Ces exemples s’inscrivent dans une démarche que beaucoup désignent comme une nouvelle économie de l’eau, qui fait converger l’investissement dans les infrastructures, la valorisation du capital naturel et l’adaptation au changement climatique. Selon les Nations Unies, les investissements nécessaires à l’échelle mondiale dans les infrastructures dédiées à l’eau et à l’assainissement se chiffrent entre USD 900 milliards et USD 1’500 milliards par an d’ici à 2030, couvrant des domaines tels que le traitement des eaux usées, l’agriculture résistante à la sécheresse, la restauration des bassins versants ou encore l’efficacité grâce aux données.

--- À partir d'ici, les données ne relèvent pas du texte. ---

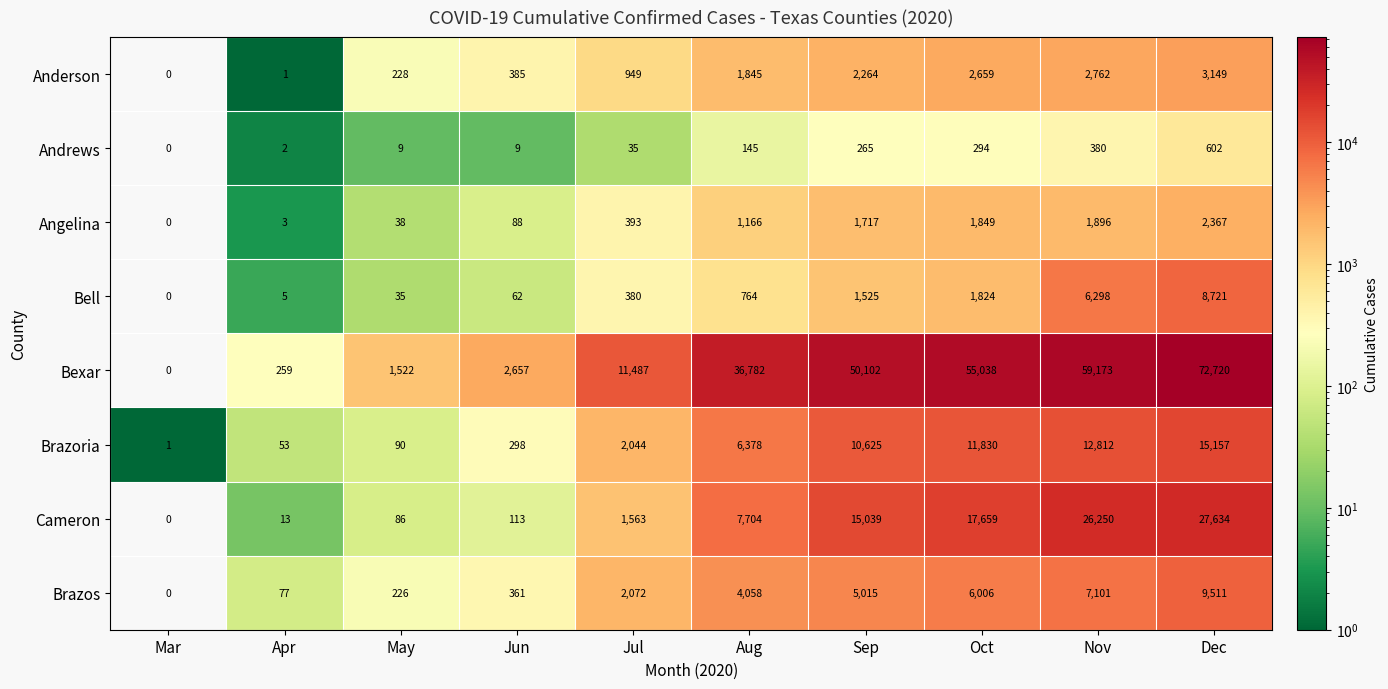

What is the approximate value of Angelina at Jun, to the nearest 10?

90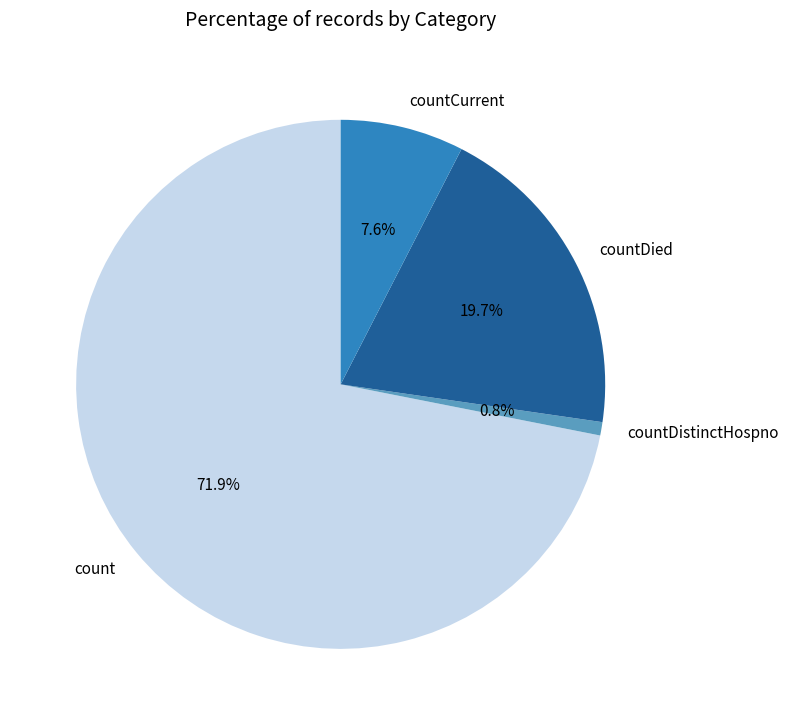

To the nearest percent, what is the difference between the countDistinctHospno and countDied slice percentages?

19%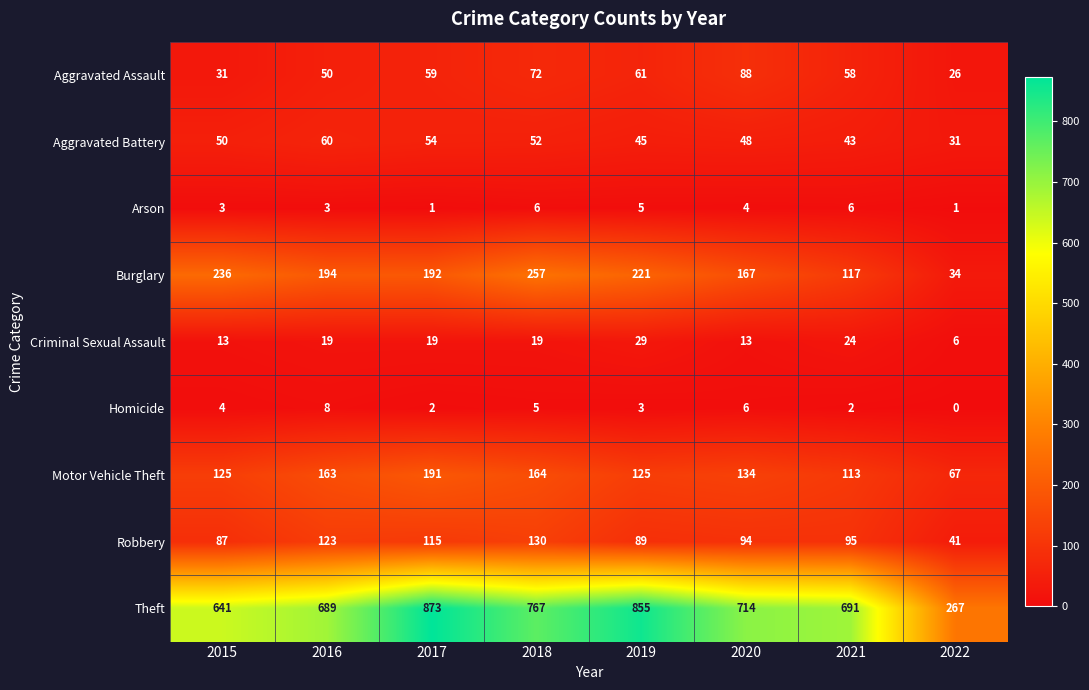

Which category has the highest value in the Aggravated Battery series?

2016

Une transformation conceptuelle majeure sous-tend cette nouvelle économie de l’eau. Au lieu de considérer les cours d’eau, les zones humides et les aquifères comme des ressources à exploiter, les investisseurs commencent à les percevoir comme des actifs générant des services écosystémiques essentiels et quantifiables tels que l’eau potable, le captage de dioxyde de carbone, la protection contre les inondations et la biodiversité. Grâce à des mécanismes tels que les obligations vertes, les crédits environnementaux et les fonds d’infrastructures durables, ces services peuvent créer de la valeur financière sur le long terme, de façon à les préserver pour les générations futures.
Le dilemme des barrages américains s’inscrit dans un contexte plus large : le problème mondial des infrastructures « échouées »
Rétablir l’équilibre
Le dilemme des barrages américains s’inscrit dans un contexte plus large : le problème mondial des infrastructures « échouées ». Qu’il s’agisse de centrales à charbon ou de systèmes de protection contre les inondations en béton, ces infrastructures sont de moins en moins viables, sur le plan environnemental tant que financier. Remplacer ces méthodes autrefois indispensables nécessitera une réorientation des capitaux vers des solutions qui renforcent la résilience de la nature au lieu de l’épuiser, en évitant les erreurs qui ont fait de ces infrastructures « échouées » des solutions non viables.
Pour y parvenir, nous devrons adopter une philosophie qui conçoit la résilience comme le fruit d’une véritable harmonie entre les systèmes artificiels et naturels. À cet égard, la « grande déconstruction » n’est pas synonyme de destruction, mais de renouveau.
Les répercussions sont profondes en matière d’investissement. La construction de la prochaine génération de systèmes hydriques demandera de l’imagination, des capitaux à long terme et une collaboration appropriée entre les acteurs publics, privés et civils. Cela sera également le cas pour les transformations équivalentes dans d’autres secteurs (tels que ceux de l’énergie, de l’agriculture et des transports), où l’adoption de systèmes décentralisés renforce la résilience climatique grâce à des modèles de création de valeur circulaires et régénérateurs.
La protection et la restauration de la nature ne constituent pas un sacrifice moral au détriment de la prospérité. Ce sont les bases d’une économie « net-zéro » positive pour la nature et socialement équitable, qui garantira la prospérité pour que les générations futures puissent elles aussi s’épanouir. Si les barrages du siècle dernier étaient le symbole d’une ambition industrielle visant à dominer la nature, les solutions qui leur succéderont incarneront quant à elles la maîtrise de la nature en harmonie avec celle-ci, ainsi que la création d’une valeur économique durable.